───── Stored data

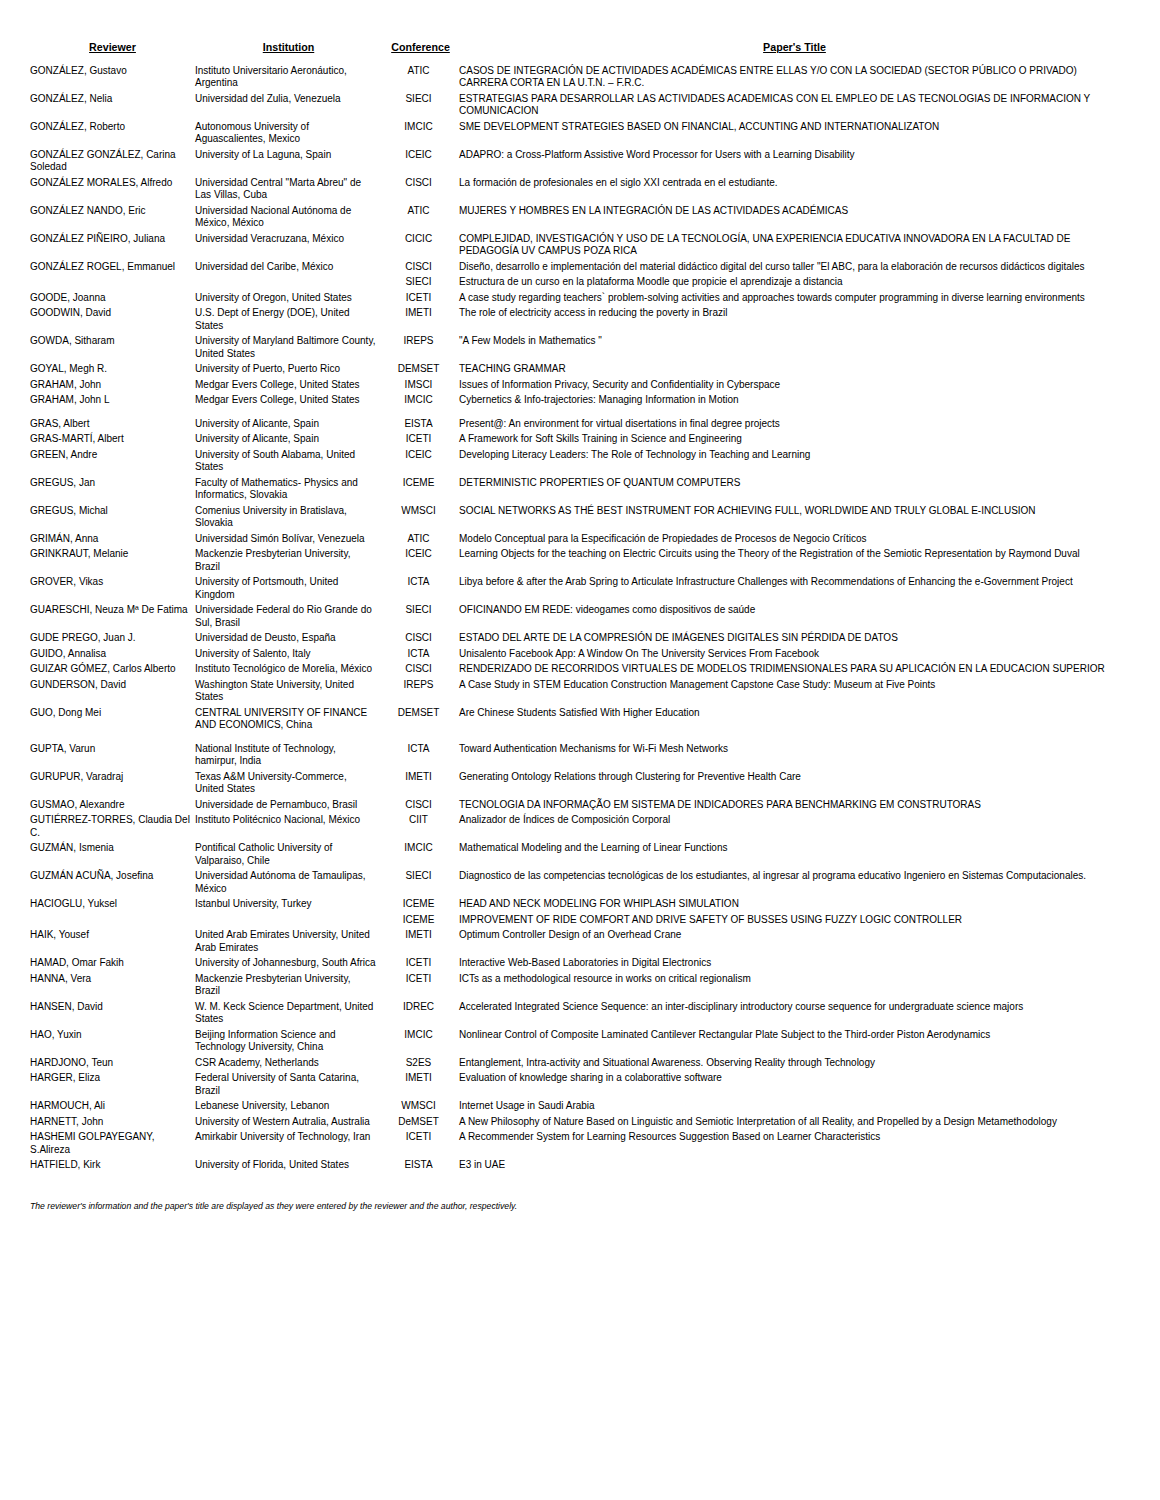| Reviewer | Institution | Conference | Paper's Title |
| --- | --- | --- | --- |
| GONZÁLEZ, Gustavo | Instituto Universitario Aeronáutico, Argentina | ATIC | CASOS DE INTEGRACIÓN DE ACTIVIDADES ACADÉMICAS ENTRE ELLAS Y/O CON LA SOCIEDAD (SECTOR PÚBLICO O PRIVADO) CARRERA CORTA EN LA U.T.N. – F.R.C. |
| GONZÁLEZ, Nelia | Universidad del Zulia, Venezuela | SIECI | ESTRATEGIAS PARA DESARROLLAR LAS ACTIVIDADES ACADEMICAS CON EL EMPLEO DE LAS TECNOLOGIAS DE INFORMACION Y COMUNICACION |
| GONZÁLEZ, Roberto | Autonomous University of Aguascalientes, Mexico | IMCIC | SME DEVELOPMENT STRATEGIES BASED ON FINANCIAL, ACCUNTING AND INTERNATIONALIZATON |
| GONZÁLEZ GONZÁLEZ, Carina Soledad | University of La Laguna, Spain | ICEIC | ADAPRO: a Cross-Platform Assistive Word Processor for Users with a Learning Disability |
| GONZÁLEZ MORALES, Alfredo | Universidad Central "Marta Abreu" de Las Villas, Cuba | CISCI | La formación de profesionales en el siglo XXI centrada en el estudiante. |
| GONZÁLEZ NANDO, Eric | Universidad Nacional Autónoma de México, México | ATIC | MUJERES Y HOMBRES EN LA INTEGRACIÓN DE LAS ACTIVIDADES ACADÉMICAS |
| GONZÁLEZ PIÑEIRO, Juliana | Universidad Veracruzana, México | CICIC | COMPLEJIDAD, INVESTIGACIÓN Y USO DE LA TECNOLOGÍA, UNA EXPERIENCIA EDUCATIVA INNOVADORA EN LA FACULTAD DE PEDAGOGÍA UV CAMPUS POZA RICA |
| GONZÁLEZ ROGEL, Emmanuel | Universidad del Caribe, México | CISCI | Diseño, desarrollo e implementación del material didáctico digital del curso taller "El ABC, para la elaboración de recursos didácticos digitales |
| | | SIECI | Estructura de un curso en la plataforma Moodle que propicie el aprendizaje a distancia |
| GOODE, Joanna | University of Oregon, United States | ICETI | A case study regarding teachers` problem-solving activities and approaches towards computer programming in diverse learning environments |
| GOODWIN, David | U.S. Dept of Energy (DOE), United States | IMETI | The role of electricity access in reducing the poverty in Brazil |
| GOWDA, Sitharam | University of Maryland Baltimore County, United States | IREPS | "A Few Models in Mathematics " |
| GOYAL, Megh R. | University of Puerto, Puerto Rico | DEMSET | TEACHING GRAMMAR |
| GRAHAM, John | Medgar Evers College, United States | IMSCI | Issues of Information Privacy, Security and Confidentiality in Cyberspace |
| GRAHAM, John L | Medgar Evers College, United States | IMCIC | Cybernetics & Info-trajectories: Managing Information in Motion |
| GRAS, Albert | University of Alicante, Spain | EISTA | Present@: An environment for virtual disertations in final degree projects |
| GRAS-MARTÍ, Albert | University of Alicante, Spain | ICETI | A Framework for Soft Skills Training in Science and Engineering |
| GREEN, Andre | University of South Alabama, United States | ICEIC | Developing Literacy Leaders: The Role of Technology in Teaching and Learning |
| GREGUS, Jan | Faculty of Mathematics- Physics and Informatics, Slovakia | ICEME | DETERMINISTIC PROPERTIES OF QUANTUM COMPUTERS |
| GREGUS, Michal | Comenius University in Bratislava, Slovakia | WMSCI | SOCIAL NETWORKS AS THÉ BEST INSTRUMENT FOR ACHIEVING FULL, WORLDWIDE AND TRULY GLOBAL E-INCLUSION |
| GRIMÁN, Anna | Universidad Simón Bolívar, Venezuela | ATIC | Modelo Conceptual para la Especificación de Propiedades de Procesos de Negocio Críticos |
| GRINKRAUT, Melanie | Mackenzie Presbyterian University, Brazil | ICEIC | Learning Objects for the teaching on Electric Circuits using the Theory of the Registration of the Semiotic Representation by Raymond Duval |
| GROVER, Vikas | University of Portsmouth, United Kingdom | ICTA | Libya before & after the Arab Spring to Articulate Infrastructure Challenges with Recommendations of Enhancing the e-Government Project |
| GUARESCHI, Neuza Mª De Fatima | Universidade Federal do Rio Grande do Sul, Brasil | SIECI | OFICINANDO EM REDE: videogames como dispositivos de saúde |
| GUDE PREGO, Juan J. | Universidad de Deusto, España | CISCI | ESTADO DEL ARTE DE LA COMPRESIÓN DE IMÁGENES DIGITALES SIN PÉRDIDA DE DATOS |
| GUIDO, Annalisa | University of Salento, Italy | ICTA | Unisalento Facebook App: A Window On The University Services From Facebook |
| GUIZAR GÓMEZ, Carlos Alberto | Instituto Tecnológico de Morelia, México | CISCI | RENDERIZADO DE RECORRIDOS VIRTUALES DE MODELOS TRIDIMENSIONALES PARA SU APLICACIÓN EN LA EDUCACION SUPERIOR |
| GUNDERSON, David | Washington State University, United States | IREPS | A Case Study in STEM Education Construction Management Capstone Case Study: Museum at Five Points |
| GUO, Dong Mei | CENTRAL UNIVERSITY OF FINANCE AND ECONOMICS, China | DEMSET | Are Chinese Students Satisfied With Higher Education |
| GUPTA, Varun | National Institute of Technology, hamirpur, India | ICTA | Toward Authentication Mechanisms for Wi-Fi Mesh Networks |
| GURUPUR, Varadraj | Texas A&M University-Commerce, United States | IMETI | Generating Ontology Relations through Clustering for Preventive Health Care |
| GUSMAO, Alexandre | Universidade de Pernambuco, Brasil | CISCI | TECNOLOGIA DA INFORMAÇÃO EM SISTEMA DE INDICADORES PARA BENCHMARKING EM CONSTRUTORAS |
| GUTIÉRREZ-TORRES, Claudia Del C. | Instituto Politécnico Nacional, México | CIIT | Analizador de Índices de Composición Corporal |
| GUZMÁN, Ismenia | Pontifical Catholic University of Valparaiso, Chile | IMCIC | Mathematical Modeling and the Learning of Linear Functions |
| GUZMÁN ACUÑA, Josefina | Universidad Autónoma de Tamaulipas, México | SIECI | Diagnostico de las competencias tecnológicas de los estudiantes, al ingresar al programa educativo Ingeniero en Sistemas Computacionales. |
| HACIOGLU, Yuksel | Istanbul University, Turkey | ICEME | HEAD AND NECK MODELING FOR WHIPLASH SIMULATION |
| | | ICEME | IMPROVEMENT OF RIDE COMFORT AND DRIVE SAFETY OF BUSSES USING FUZZY LOGIC CONTROLLER |
| HAIK, Yousef | United Arab Emirates University, United Arab Emirates | IMETI | Optimum Controller Design of an Overhead Crane |
| HAMAD, Omar Fakih | University of Johannesburg, South Africa | ICETI | Interactive Web-Based Laboratories in Digital Electronics |
| HANNA, Vera | Mackenzie Presbyterian University, Brazil | ICETI | ICTs as a methodological resource in works on critical regionalism |
| HANSEN, David | W. M. Keck Science Department, United States | IDREC | Accelerated Integrated Science Sequence: an inter-disciplinary introductory course sequence for undergraduate science majors |
| HAO, Yuxin | Beijing Information Science and Technology University, China | IMCIC | Nonlinear Control of Composite Laminated Cantilever Rectangular Plate Subject to the Third-order Piston Aerodynamics |
| HARDJONO, Teun | CSR Academy, Netherlands | S2ES | Entanglement, Intra-activity and Situational Awareness. Observing Reality through Technology |
| HARGER, Eliza | Federal University of Santa Catarina, Brazil | IMETI | Evaluation of knowledge sharing in a colaborattive software |
| HARMOUCH, Ali | Lebanese University, Lebanon | WMSCI | Internet Usage in Saudi Arabia |
| HARNETT, John | University of Western Autralia, Australia | DeMSET | A New Philosophy of Nature Based on Linguistic and Semiotic Interpretation of all Reality, and Propelled by a Design Metamethodology |
| HASHEMI GOLPAYEGANY, S.Alireza | Amirkabir University of Technology, Iran | ICETI | A Recommender System for Learning Resources Suggestion Based on Learner Characteristics |
| HATFIELD, Kirk | University of Florida, United States | EISTA | E3 in UAE |
The reviewer's information and the paper's title are displayed as they were entered by the reviewer and the author, respectively.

──────────

Leave out all pictures and output each line exactly, from the top of the records through the line that holds "POZA RICA |".

> **Expected output**
| Reviewer | Institution | Conference | Paper's Title |
| --- | --- | --- | --- |
| GONZÁLEZ, Gustavo | Instituto Universitario Aeronáutico, Argentina | ATIC | CASOS DE INTEGRACIÓN DE ACTIVIDADES ACADÉMICAS ENTRE ELLAS Y/O CON LA SOCIEDAD (SECTOR PÚBLICO O PRIVADO) CARRERA CORTA EN LA U.T.N. – F.R.C. |
| GONZÁLEZ, Nelia | Universidad del Zulia, Venezuela | SIECI | ESTRATEGIAS PARA DESARROLLAR LAS ACTIVIDADES ACADEMICAS CON EL EMPLEO DE LAS TECNOLOGIAS DE INFORMACION Y COMUNICACION |
| GONZÁLEZ, Roberto | Autonomous University of Aguascalientes, Mexico | IMCIC | SME DEVELOPMENT STRATEGIES BASED ON FINANCIAL, ACCUNTING AND INTERNATIONALIZATON |
| GONZÁLEZ GONZÁLEZ, Carina Soledad | University of La Laguna, Spain | ICEIC | ADAPRO: a Cross-Platform Assistive Word Processor for Users with a Learning Disability |
| GONZÁLEZ MORALES, Alfredo | Universidad Central "Marta Abreu" de Las Villas, Cuba | CISCI | La formación de profesionales en el siglo XXI centrada en el estudiante. |
| GONZÁLEZ NANDO, Eric | Universidad Nacional Autónoma de México, México | ATIC | MUJERES Y HOMBRES EN LA INTEGRACIÓN DE LAS ACTIVIDADES ACADÉMICAS |
| GONZÁLEZ PIÑEIRO, Juliana | Universidad Veracruzana, México | CICIC | COMPLEJIDAD, INVESTIGACIÓN Y USO DE LA TECNOLOGÍA, UNA EXPERIENCIA EDUCATIVA INNOVADORA EN LA FACULTAD DE PEDAGOGÍA UV CAMPUS POZA RICA |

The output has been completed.